This image would prompt me to work on this troubling and complicated issue for the next several years. But at the time, the thing that really struck me was the image itself. Why were these women headless? I wondered. And what purpose was their headlessness serving?
At one level, I understood that the women’s faces had been removed from the image to preserve their anonymity, in case their extended families and communities were unaware that they were working as gestational surrogates for foreign couples (consider this image of Indian gestational surrogates covered by surgical masks, which functions in the same way. The only unmasked woman – in the middle – is the doctor). But at another level, the photo encouraged a certain kind of gaze – an exoticized voyeurism in the viewer in which we could look without the risk of anyone looking back.
Theorists from Michel Foucault to Laura Mulvey have discussed the relationship between gaze and power – the idea that we stare at people/objects that we seek to control. In 2009, women’s studies scholar Rosemarie Garland Thompson wrote a book called Staring: How We Look (check out this YouTube mini-lecture she gives on the book), in which she argues that human beings want to stare without being stared at, that we like to look at others without being implicated in our own looking. Images of headless women certainly allow for this kind of gaze.
Over the years, I began to make the connection between the image of headless surrogates and so many others I saw in the media. Consider, for instance, that Asian American book covers often have images of women’s faces which are downcast, or partially covered (say, by a fan). Or, think about the spate of dead or dead appearing young women recently gracing the covers of YA books (TRIGGER WARNING), and the aesthetic fascination with such passive images.
There is of course also a sickening trend toward using violence against women in advertising, as illustrated in this recent Adios, Barbie essay. Even in images where a woman is not being actively hurt, portraying girls and women in passive/vulnerable/violated/dead appearing poses (like these or these, NSFW, TRIGGER WARNING) ultimately contributes to a culture that fetishizes and sexualizes violence against us.
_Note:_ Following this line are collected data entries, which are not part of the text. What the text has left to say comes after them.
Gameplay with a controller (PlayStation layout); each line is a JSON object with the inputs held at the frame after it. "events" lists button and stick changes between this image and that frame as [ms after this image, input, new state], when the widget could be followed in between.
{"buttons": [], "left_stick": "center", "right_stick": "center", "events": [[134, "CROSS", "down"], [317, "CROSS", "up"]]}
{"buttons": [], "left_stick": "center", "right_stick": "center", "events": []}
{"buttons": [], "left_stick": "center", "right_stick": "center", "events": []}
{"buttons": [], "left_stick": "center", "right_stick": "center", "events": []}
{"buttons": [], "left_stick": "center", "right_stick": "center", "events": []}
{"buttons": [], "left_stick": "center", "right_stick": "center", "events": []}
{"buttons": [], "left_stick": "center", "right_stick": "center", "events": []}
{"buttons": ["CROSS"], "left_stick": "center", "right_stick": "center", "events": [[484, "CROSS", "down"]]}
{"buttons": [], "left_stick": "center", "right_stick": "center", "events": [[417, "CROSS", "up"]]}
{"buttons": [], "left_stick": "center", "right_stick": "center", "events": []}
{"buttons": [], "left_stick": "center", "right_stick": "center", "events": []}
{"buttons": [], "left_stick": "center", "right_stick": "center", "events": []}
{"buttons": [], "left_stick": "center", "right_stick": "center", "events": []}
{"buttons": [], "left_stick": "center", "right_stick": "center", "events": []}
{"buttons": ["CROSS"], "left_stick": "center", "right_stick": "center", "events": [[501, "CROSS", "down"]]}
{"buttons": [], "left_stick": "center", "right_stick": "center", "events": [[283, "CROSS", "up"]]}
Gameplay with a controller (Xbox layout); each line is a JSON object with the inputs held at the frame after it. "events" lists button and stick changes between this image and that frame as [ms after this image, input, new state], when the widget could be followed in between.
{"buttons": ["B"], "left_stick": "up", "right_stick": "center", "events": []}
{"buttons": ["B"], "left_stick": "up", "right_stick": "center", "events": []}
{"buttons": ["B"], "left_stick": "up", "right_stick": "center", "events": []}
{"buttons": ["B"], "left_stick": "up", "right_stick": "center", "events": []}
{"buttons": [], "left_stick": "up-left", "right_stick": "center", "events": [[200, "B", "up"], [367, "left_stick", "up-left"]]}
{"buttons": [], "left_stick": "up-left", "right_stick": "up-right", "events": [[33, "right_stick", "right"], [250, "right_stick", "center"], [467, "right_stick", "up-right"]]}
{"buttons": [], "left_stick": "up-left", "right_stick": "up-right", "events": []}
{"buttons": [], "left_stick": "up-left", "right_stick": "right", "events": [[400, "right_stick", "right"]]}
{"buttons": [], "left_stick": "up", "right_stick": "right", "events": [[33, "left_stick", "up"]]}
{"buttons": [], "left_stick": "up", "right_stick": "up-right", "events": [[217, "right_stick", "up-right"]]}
In her “Killing Us Softly” video series, Jean Kilbourne has shown, time and again, how women and girls’ bodies are used in advertising in ways that promote a culture of violence against us in real life. In the words of Marina DelVecchio in this essay on violence against women in the media:
If a woman is looked upon as an object, without feelings, life, soul, or thoughts, then it is easy to ingest images of her that defy her humanity. She is not a woman — a living creature with human attributes. She is merely a body, a vacant, empty, vessel intended to contain the needs of others — preferably men — and her body, which is the most desired aspect of her existence, perfect, lithe, smooth and hair-free, is open for interpretation and domination.
Whether dead, the obvious victim of violence, or simply downcast and passive, images of women who can’t stare back are part and parcel of a broader culture where women are expected to be objects rather than subjects, to be acted upon rather than act, to be dehumanized rather than fully functioning agents in charge of our own destinies. Whether of surrogate mothers, models, or fictional characters, such images help all women to be culturally imagined as, in DelVecchio’s words, “merely … bod(ies)… vacant, empty, vessel(s) intended to contain the needs of others.”
How much more powerful might be images of girls and women that stare right out into the camera, meeting the gaze of the viewer head-on and equal. Or even better, images in which women represent ourselves for ourselves. Not vessels, not vacant, but full-fledged, varied, vibrant, and powerful human beings.